Teachers work hard. They get shit on by students, administrative staff and parents. Even in highschool I started to notice this. That my teachers were actual people with their own lives and problems and school was still a job to them. It made me appreciate the good ones more.

But once I was in university I started to really understand the kind of shit they can go through. While I was in school a bunch of departments decided to save money by hiring contract teachers. Their contracts covered only the time they were in school, but they were expected to give the same courseloads as full time teachers. Naturally their courses suffered and you could tell the ones that didn't put in the needed work but a few of them were openly frustrated about the situation and worked in their own time to still provide full lessons for us.

I had teachers that worked from 730 am, at least, when they taught us, and would still be there teaching classes at 10 pm when I would be working the evening job I had there.

And that article was a big mix of different things. Some of it was as you described but some of it was general frustration and the school system itself or being unable to pass on useful advice to students. A lot of it seemed well intentioned and the kind of stuff I could generally see teachers being stressed out about.


This only proves that the teaching medium is flawed. Clearly it’s not working ..public education has become so bloated and big that it has become more harmful than good.

I wanted to push my thoughts a little further:

It is natural to feel gratitude towards certain service professions. Doctors, nurses, law enforcement, teachers etc because the person paying for the services is always in a dependent and less powerful/taking position. The ones providing the service is the one in power. There is a certain surrender and volunteering to give up agency. This is also true in personal relationships between parents and children, spouses and lovers when one is financially dependent on the other. And they are all ripe for abuse depending on the nature of players involved. Power has an insidious appeal and absolute power corrupts.

It is natural to overestimate the value due to the power hierarchy and that’s why some people will always seem larger than life. If you don’t respect a teacher, you can’t learn from them because you have to first admit that you don’t know something and someone else has something you need and they have to share it with you. And your grades/children’s future depends on them.

To the parent, there is no difference between the admin or teacher. To them, the school is the authority that decides if their child passes or fails a grade. There is admin and teachers. Unions are the middle man between them and as usual, they are getting a cut of money and power by claiming that they will ‘protect’ the teachers. Their rights and pay and pensions and everything else.

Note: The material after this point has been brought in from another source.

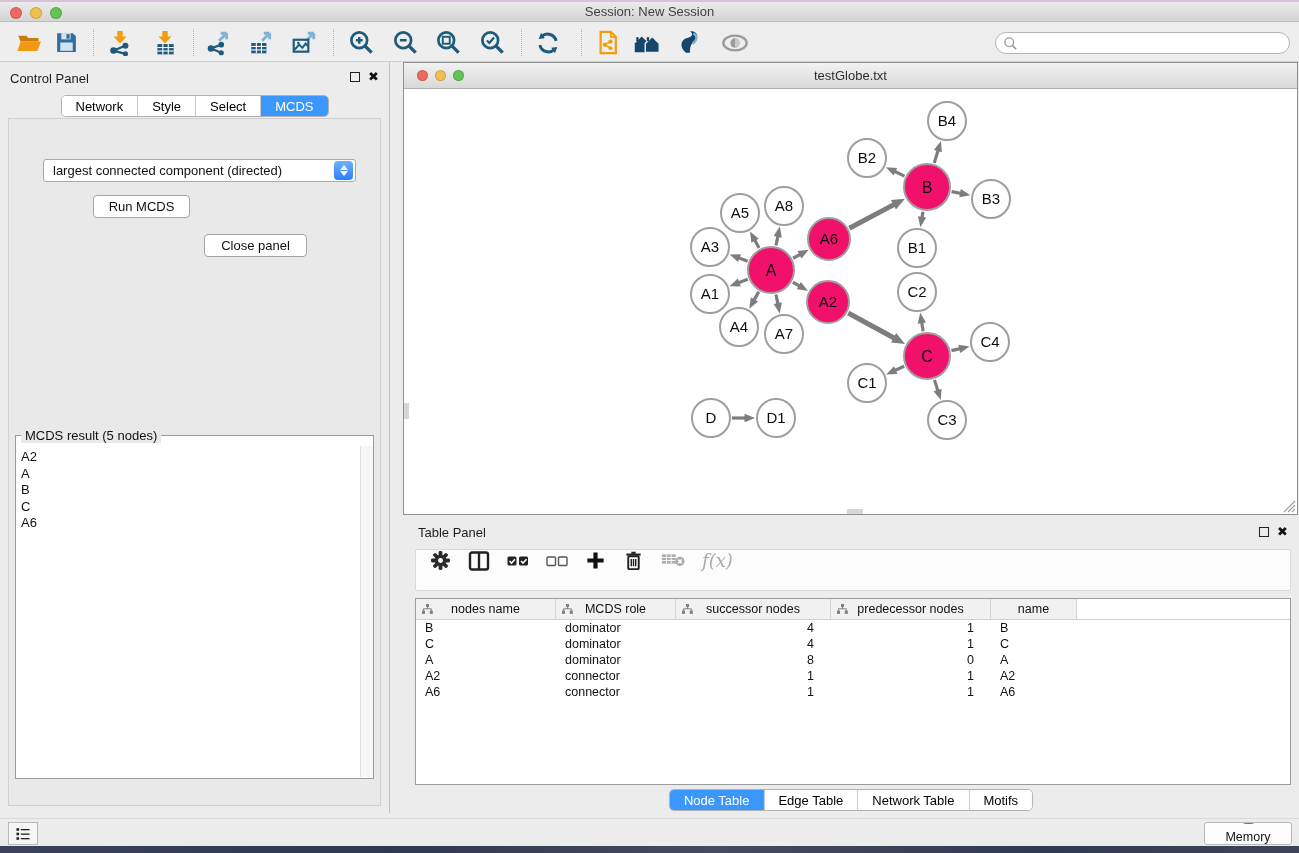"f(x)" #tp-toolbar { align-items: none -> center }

All this is funded by the tax payers and for many of them, even if they have kids..it’s a game where they have no role as most kids only use the school system for 12 years.

So there is a relationshio between teachers and admin. Admin and unions. Admin and state for funding. Parents and teachers. Parents and students. Every one of them have a set of expectations from the other. And none of it has anything to do with another. And then there is the one between the student and the teacher for which we all pay for...and the anonymous taxpayer has no role at all.


Yeah I agree with you about all that...I just think being able to vent anonymously is a good thing for anyone sometimes. Especially people that deal with a lot of stress. I just didn't see the teachers as being toxic. Maybe the system they're forced to work in. But not because they complain about it.

It’s good for the person venting obviously. But what’s the truth value to the person listening.

FWIW, I thought the original blog post bought the word ‘toxic’ to my mind. (And one of the reasons I thought so was because it wasn’t verifiable) I did not call the teachers toxic. Hope this clarifies.


On the contrary I love reading this because it's all the shit (and more) I thought the teachers really thought deep down but could never admit openly.